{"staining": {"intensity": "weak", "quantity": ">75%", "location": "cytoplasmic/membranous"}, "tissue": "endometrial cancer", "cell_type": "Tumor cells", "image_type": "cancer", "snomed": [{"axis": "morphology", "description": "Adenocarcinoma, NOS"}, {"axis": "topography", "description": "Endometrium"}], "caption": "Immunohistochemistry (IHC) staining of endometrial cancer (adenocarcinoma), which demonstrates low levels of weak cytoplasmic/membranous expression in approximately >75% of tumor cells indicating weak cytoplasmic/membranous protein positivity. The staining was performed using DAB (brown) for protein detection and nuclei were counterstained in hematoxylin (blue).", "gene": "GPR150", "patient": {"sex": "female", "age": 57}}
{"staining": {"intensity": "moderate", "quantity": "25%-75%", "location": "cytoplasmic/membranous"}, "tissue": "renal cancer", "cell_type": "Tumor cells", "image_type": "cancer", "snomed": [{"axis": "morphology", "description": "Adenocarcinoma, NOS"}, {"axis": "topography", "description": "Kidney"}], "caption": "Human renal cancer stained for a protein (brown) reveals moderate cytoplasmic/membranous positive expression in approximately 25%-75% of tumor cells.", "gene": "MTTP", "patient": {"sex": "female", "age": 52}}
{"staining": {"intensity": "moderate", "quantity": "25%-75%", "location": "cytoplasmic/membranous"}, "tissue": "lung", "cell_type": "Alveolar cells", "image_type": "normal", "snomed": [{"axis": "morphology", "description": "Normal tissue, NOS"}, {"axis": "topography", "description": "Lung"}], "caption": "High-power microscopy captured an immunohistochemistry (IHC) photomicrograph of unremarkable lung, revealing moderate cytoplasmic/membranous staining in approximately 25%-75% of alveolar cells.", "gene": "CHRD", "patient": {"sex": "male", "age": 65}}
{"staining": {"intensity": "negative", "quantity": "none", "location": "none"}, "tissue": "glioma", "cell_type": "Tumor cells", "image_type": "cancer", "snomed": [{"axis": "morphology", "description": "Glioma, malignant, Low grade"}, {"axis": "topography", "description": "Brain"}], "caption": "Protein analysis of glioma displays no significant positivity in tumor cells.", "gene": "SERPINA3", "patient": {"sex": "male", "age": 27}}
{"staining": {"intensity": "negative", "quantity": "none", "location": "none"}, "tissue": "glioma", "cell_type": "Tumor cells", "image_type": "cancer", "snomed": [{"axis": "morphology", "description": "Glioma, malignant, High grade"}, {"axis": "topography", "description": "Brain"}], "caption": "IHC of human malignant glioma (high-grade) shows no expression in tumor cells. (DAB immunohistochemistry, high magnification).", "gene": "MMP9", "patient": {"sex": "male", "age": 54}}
※ ※ ※
**THE PROBLEM**
Write down only the closing run of lines: the one containing "analysis of glioma" and every line after it to the end of the entries, exactly.

**WRITTEN SOLUTION**
{"staining": {"intensity": "negative", "quantity": "none", "location": "none"}, "tissue": "glioma", "cell_type": "Tumor cells", "image_type": "cancer", "snomed": [{"axis": "morphology", "description": "Glioma, malignant, Low grade"}, {"axis": "topography", "description": "Brain"}], "caption": "Protein analysis of glioma displays no significant positivity in tumor cells.", "gene": "SERPINA3", "patient": {"sex": "male", "age": 27}}
{"staining": {"intensity": "negative", "quantity": "none", "location": "none"}, "tissue": "glioma", "cell_type": "Tumor cells", "image_type": "cancer", "snomed": [{"axis": "morphology", "description": "Glioma, malignant, High grade"}, {"axis": "topography", "description": "Brain"}], "caption": "IHC of human malignant glioma (high-grade) shows no expression in tumor cells. (DAB immunohistochemistry, high magnification).", "gene": "MMP9", "patient": {"sex": "male", "age": 54}}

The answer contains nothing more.